We wanted to specially dedicate this edition to a beloved Peruvian popular educator and philosopher, ALFONSO IBÁÑEZ IZQUIERDO, who in his thought and deed knew how to identify and passionately convey the key dimensions of issues that emerge between philosophy and education. He sadly passed away on 6 April this year, leaving behind a vast intellectual oeuvre that will prove essential for further research and advocacy among those seeking to build a critical and utopian framework of thinking anchored in our realities. This edition, which will reach numerous countries and has significant contributions from different corners of the world, is in honour of Alfonso because his utopian dream impelled him to examine, as he usually did, the different dimensions of Good Living or Living Well as an existential outlook towards which and from which to build another possible world, thus indulging us through his papers and contributions that he presented at events and in dialogues with a fascinating and empowering challenge to encourage us to carry out our educational work with ever more coherence and meaning.
We have included an insightful overview of his life and work that will no doubt spark interest in discovering more of his writing. Alfonso’s ethical and political-pedagogical ambitions will land on fertile ground to permeate our own actions and reflections, which is precisely what is sought through this edition of the International Journal for Global and Development Research.

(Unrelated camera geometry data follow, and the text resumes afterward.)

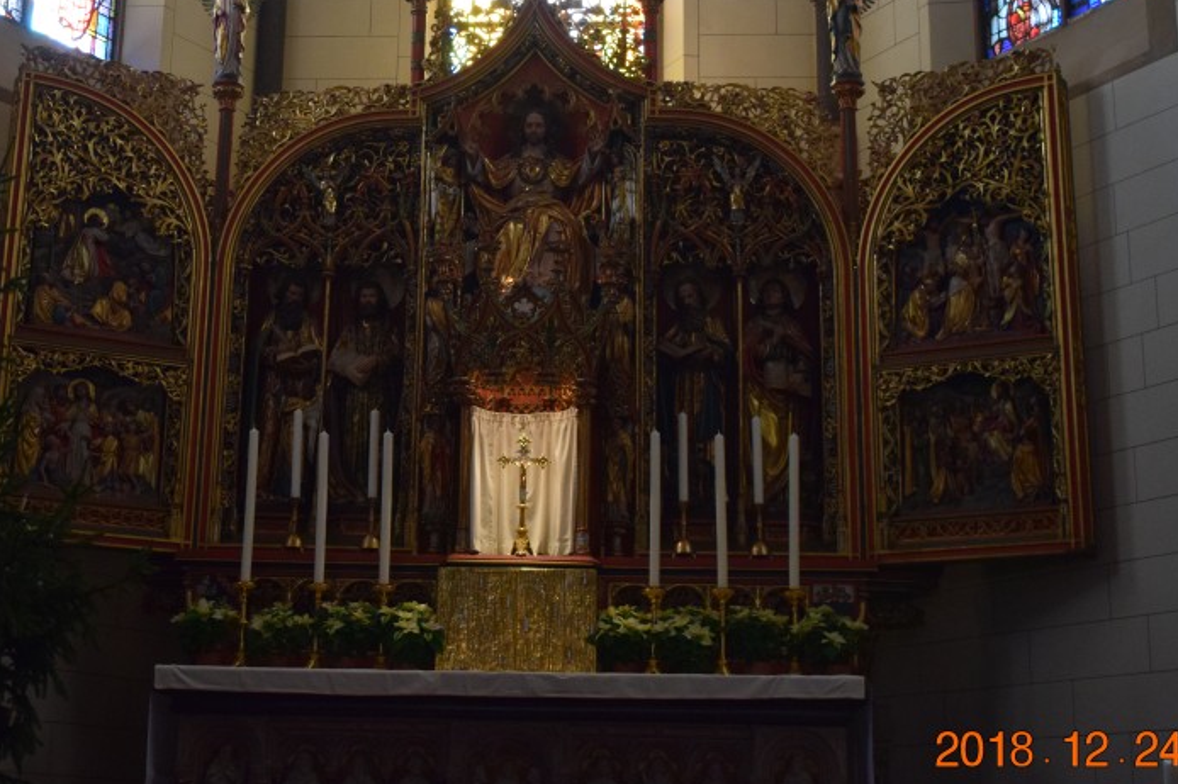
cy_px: 258
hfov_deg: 32.3
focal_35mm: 62
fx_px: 2028
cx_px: 479
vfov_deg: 21.8
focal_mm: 28
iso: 1600
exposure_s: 1/60
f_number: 6.3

Óscar Jara and Editorial Board
[1] Mesa, Manuela (2014): – Precedentes y Evolución de la Educación Para el Desarrollo: Un Modelo de Cinco Generaciones, in: Revista digital Sinergia, Diálogos educativos para a transformação social, # 1 diciembre 2014. pp. 24-56 http://www.sinergiased.org/, Lisboa, Fundação Gonçalo da Silveira.
[2] Mejía, Marco Raúl (2012): Las búsquedas del pensamiento propio desde el Buen Vivir y la Educación Popular: urgencias de la educación latinoamericana, Rev. Educación y Ciudad n. 23 p. 13, Bogotá, IDEP.
[3] UNESCO (1996): La Educación encierra un Tesoro. Paris.
UNESCO 2015 “Replantear la educación. ¿Hacia un bien común mundial?”: http://unesdoc.unesco.org/images/0023/002326/232697s.pdf
[4] UNESCO, BM, UNFPA, PNUD, ONU Mujeres, ACNUR (2015): Educación 2030, Declaración de Incheon, Corea hacia una educación inclusiva y equitativa de calidad y un aprendizaje a lo largo de la vida para todos.